Top Five Reasons to Roll Over Your 401(K) to an IRA

by | Jun 2, 2022 | Uncategorized

Whenever you change jobs, you have several options to consider with your 401(k). You can leave it where it is, transfer it into your new employer’s 401(k) plan (if one exists), or roll it over into an individual retirement account (IRA). For most people, rolling over a 401(k) into an IRA is the best choice. Below are several reasons why.

1. More Investment Choices

Your 401(k) is limited to a few planets in the investment universe. In all likelihood, you have the choice of a few mutual funds—mostly equity funds and a bond fund or two, and that’s it. However, with an IRA, most types of investments are available to you – not only mutual funds and ETFs, but also private investments and custom structured notes, plus many other options.

You can also buy and sell your holdings anytime you want. Some 401(k) plans limit the number of times per year you can rebalance your portfolio.

2. Better Communication & Planning

If you leave your account with your former employer, you might be treated as a second-class citizen. It might be harder to receive communications regarding your plan or to get in touch with an administrator.

If you roll your 401(k) to an IRA, an IRA advisor can provide information to you promptly and better incorporate the account into your goals and overall financial plan.

3. Fewer Rules

Understanding your 401(k) is no easy task since each company has considerable leeway regarding how the plan is set. In contrast, IRA regulations are standardized by the IRS.

One often-overlooked difference between a 401(k) and an IRA is the IRS rules regarding taxes on distributions. The IRS requires 20% of distributions from a 401(k) to be withheld for federal taxes. When you take a distribution from an IRA, you can elect to have no tax withheld. While this option is available to you for IRA distributions, it’s probably wise to have some tax withheld rather than potentially winding up with a big tax bill at the end of the year and possibly interest and penalties for underpayment. An advisor can help you determine an amount to withhold.

4. Estate Planning Advantages

Upon your death, there’s a good chance that your 401(k) will be paid in one lump sum to your beneficiary, which could cause income and inheritance tax headaches. It varies depending on the particular plan, but most companies prefer to distribute the cash fast, so they don’t have to maintain the account of an employee who is no longer there. Inheriting IRAs has its regulations too, but IRAs offer more payout options.

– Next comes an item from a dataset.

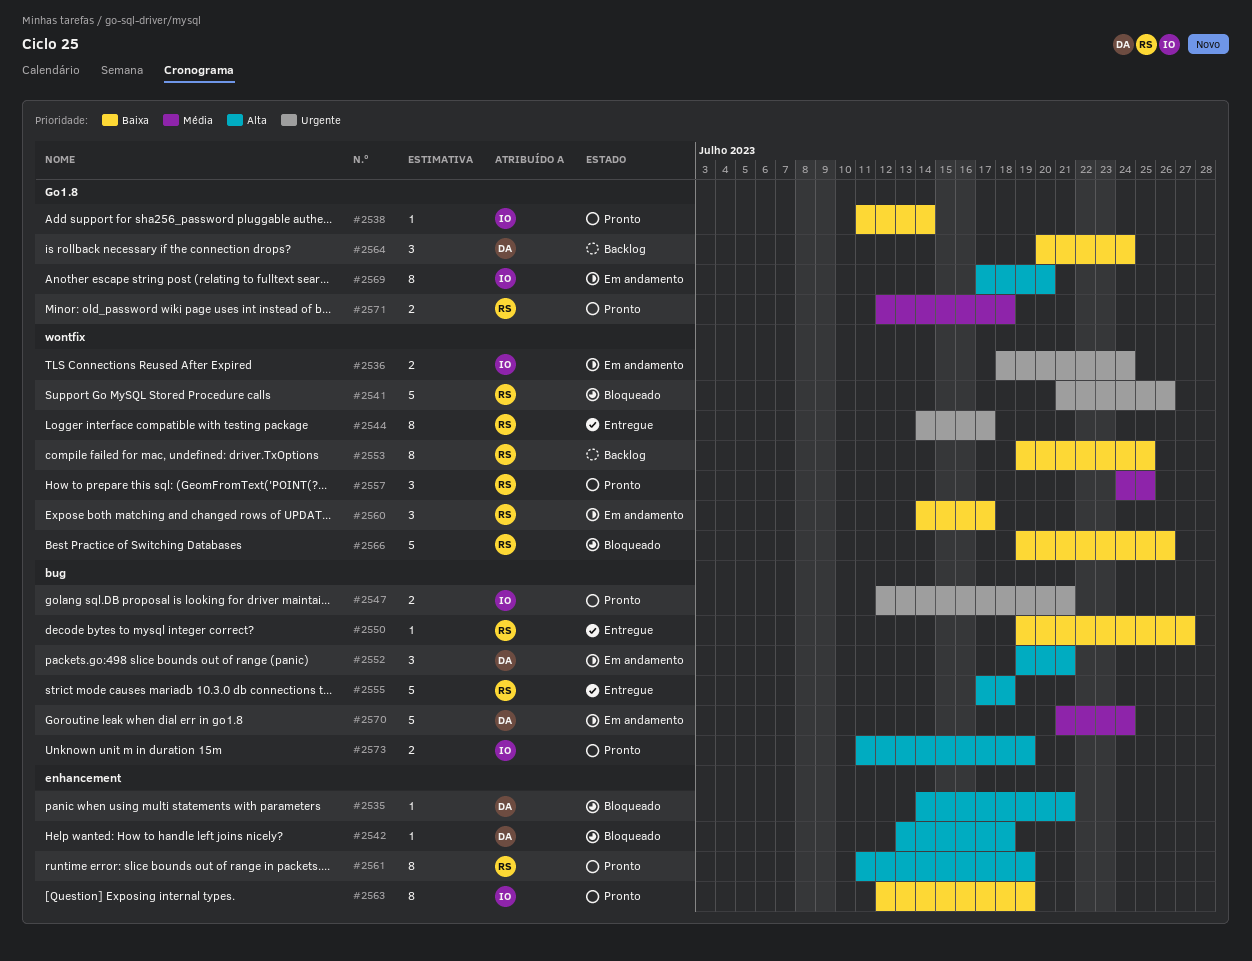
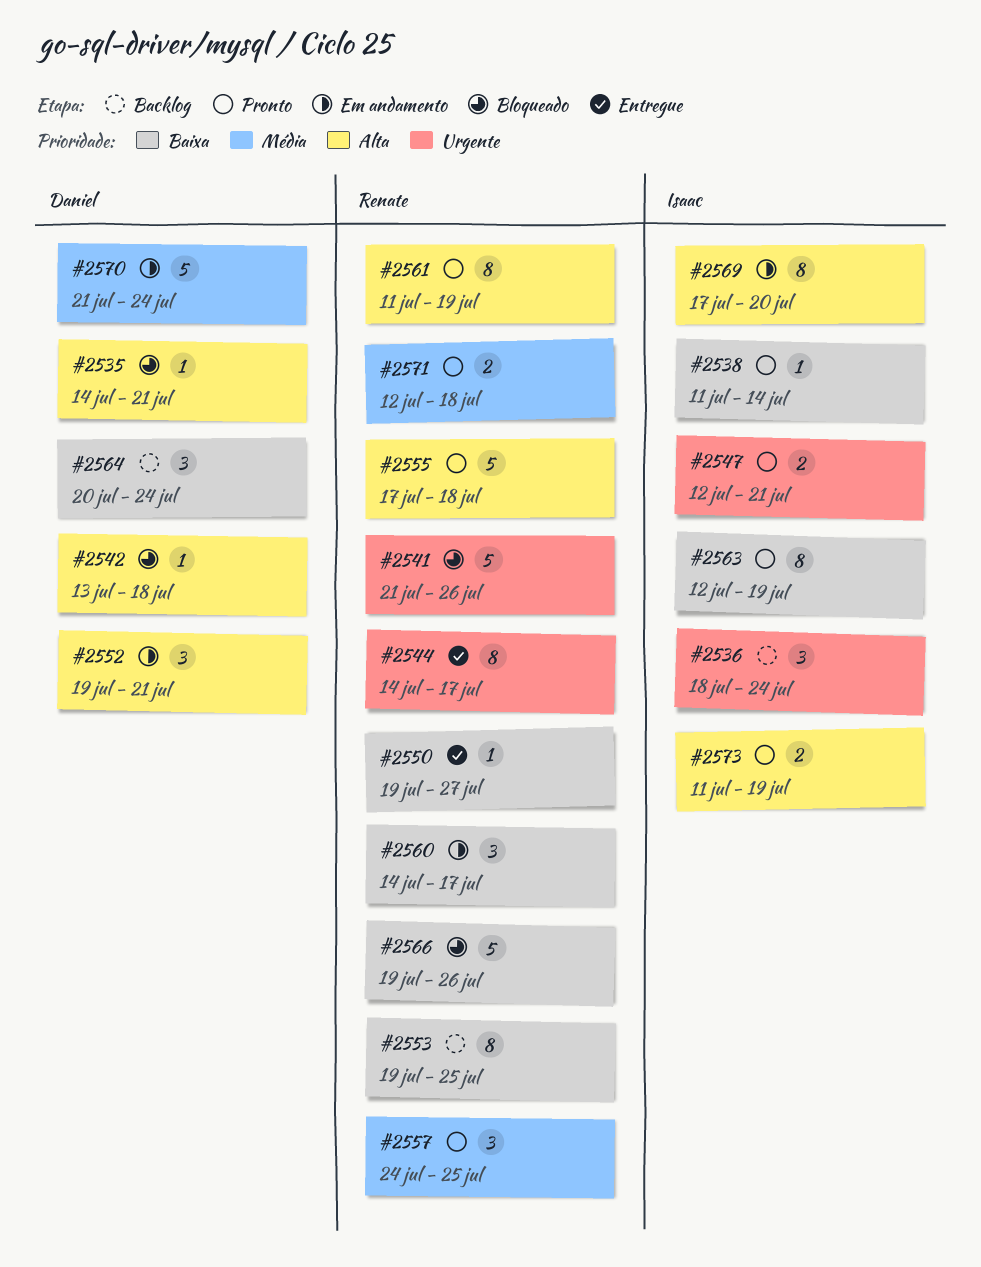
#2536, status: Em andamento -> Backlog
#2536, estimate: 2 -> 3
#2555, status: Entregue -> Pronto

If you roll your 401(k) to an advisor, the person can help to ensure beneficiaries are set up correctly with both primary and contingent beneficiaries in place. If kept under your previous employer’s 401(k) plan, your advisor would have no visibility to beneficiaries. If beneficiaries are not set up, you can come into escheatment issues. States are becoming more aggressive in going after unclaimed property, and IRAs and 401Ks are no longer off-limits.

Again, it comes down to control and flexibility.

5. Required Minimum Distributions

At age 72, you are required to begin taking Required Minimum Distributions (RMDs) from pre-tax IRAs and 401Ks. Custodians of former employer 401Ks do not actively alert you to take RMDs, and if you miss an RMD, the penalty is 50% of what you were required to distribute. Furthermore, the more previous employer 401Ks you have, the harder it is to calculate the correct RMD to take each year.

On the other hand, if you roll 401Ks to an IRA with an advisor, they will work with you directly to take the correct required minimum distribution every year.